When asked what advice she has for parents of kids living with sickle cell disease, Lametra offered the following:
- Don’t be afraid to let your child be a child. What works for one, may not work for you. If something poses a problem, find alternatives and allow your child to choose among them. For example, my son wanted to play soccer, which is very aerobic. Instead, he does martial arts, which only requires short bursts of energy, as opposed to activities that require constant running up and down a field. He also plays baseball. Find activities your child can participate in safely and that decrease the chances of leading to a hospital visit. If your child wants to go out and play in the snow, bundle them up and let them go out for 5–10 minutes and then have them come back in again and get warm. With proper planning and modifications, your child can enjoy many of the same things other children do.
- Start the transition process earlier. From pediatric to adult SCD care, start the transition process earlier on before it’s actually time for the transition to occur. Transition is the process of your child moving from a pediatric care provider to an adult care provider. It is also the period when your child becomes more responsible for his or her own health and healthcare. Allow your child to speak during doctor visits. Assist your young adult child in setting up an appointment to meet with the adult care provider early on so that it’s not a cold handoff. This way, you and your child will know what’s expected and it will be easier on everyone.
Where Is She Now?
Dr.

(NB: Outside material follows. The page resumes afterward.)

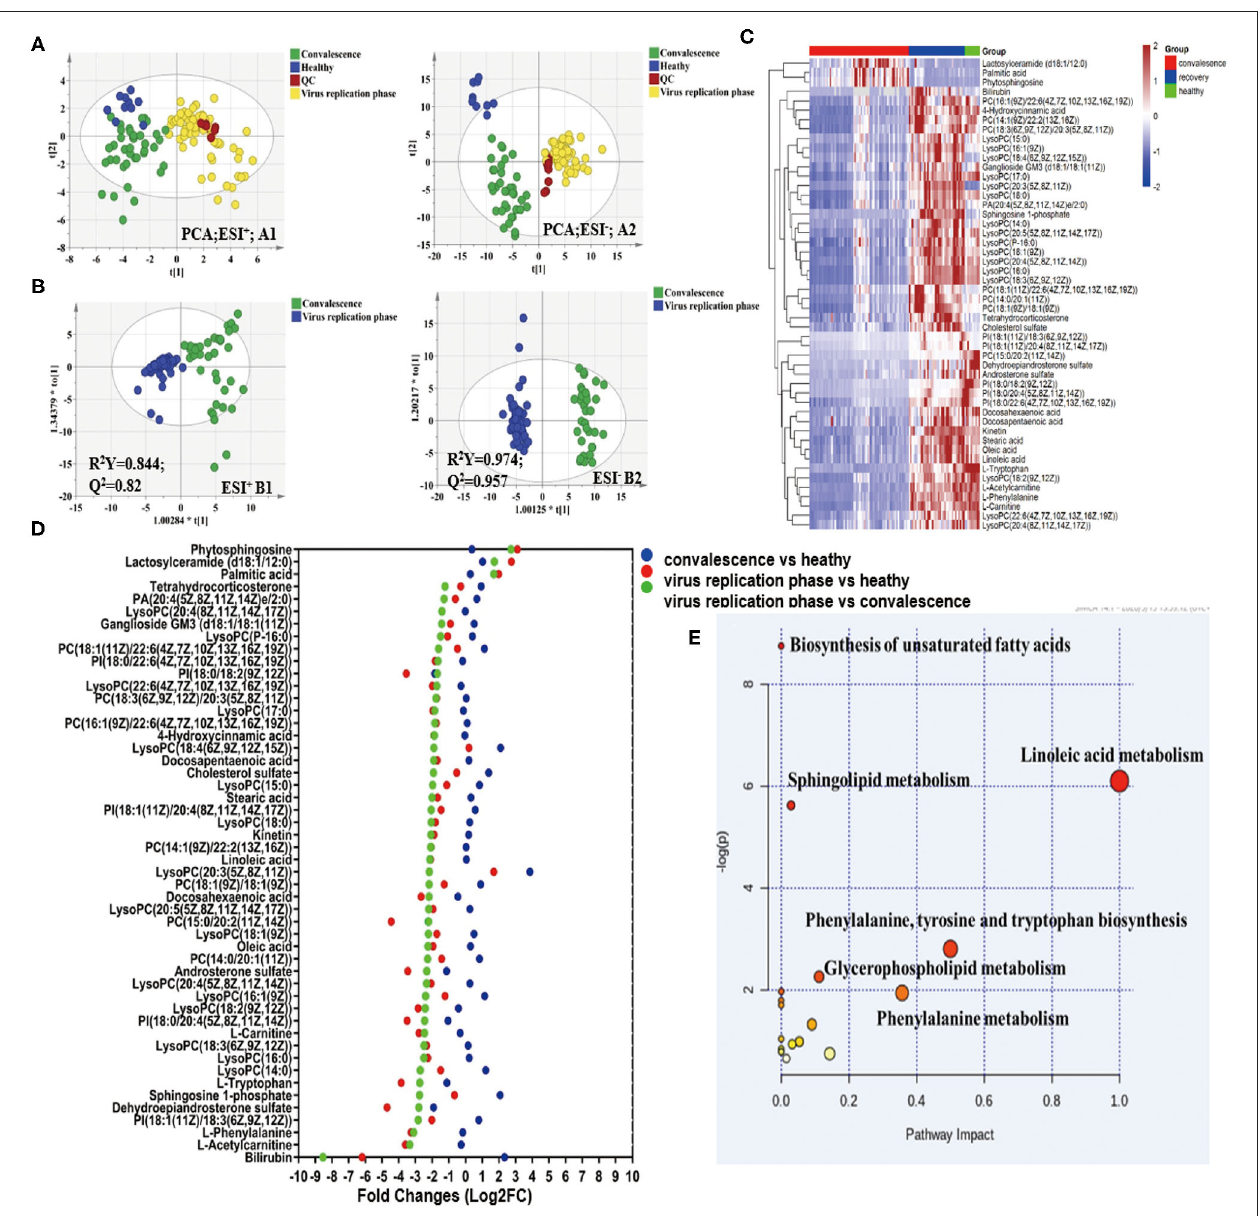
FIGURE 4 | Metabolomic profiling of COVID-19 patient plasma. (A) Principal components analysis of the metabolites across the three study groups based on the data of ESI + and ESI– modes. Colors display the subjects from different groups (blue, normal controls; yellow, virus replication group; green, convalescent group; and red, QC samples). (B) OPLS-DA plot of COVID-19 patients in virus replication phase and early convalescence. (C) Heatmap of 50 selected metabolites, the colors changing from red (upregulated metabolites) to blue (downregulated metabolites). (D) Cleveland plots. Fifty metabolites are ranked according to their fold changes in the virus replication group vs. convalescent group (the highest fold changes on the top; the lowest on the bottom). Fold changes in the virus replication group vs. normal controls and the convalescent group vs. normal controls are also shown. (E) MetPA. Pathway analysis was performed using MetaboAnalyst 4.0 for the 50 differential metabolites. The color and size of each circle are based on its p -value and pathway impact value,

Lametra Scott is the Founder and Executive Director of the Breaking the Sickle Cell Cycle Foundation, Incexternal icon. She started the foundation in 2015 to provide community support and to educate her peers and providers. She is also a pharmacist with the State of Tennessee. As a guest lecturer, she teaches SCD best treatment practices to rising Doctor of Pharmacy students at the University of Tennessee College of Pharmacy, her alma mater, and Lipscomb University College of Pharmacy. In addition, she has been a guest speaker for Tennessee State University’s Respiratory Therapy Program and has spoken to future social workers at Columbia State Community College about the systematic healthcare disparities SCD patients experience when seeking care. She also works with churches and other organizations to conduct SCT testing.
CDC would like to thank Lametra and her son, Rickey for sharing their story.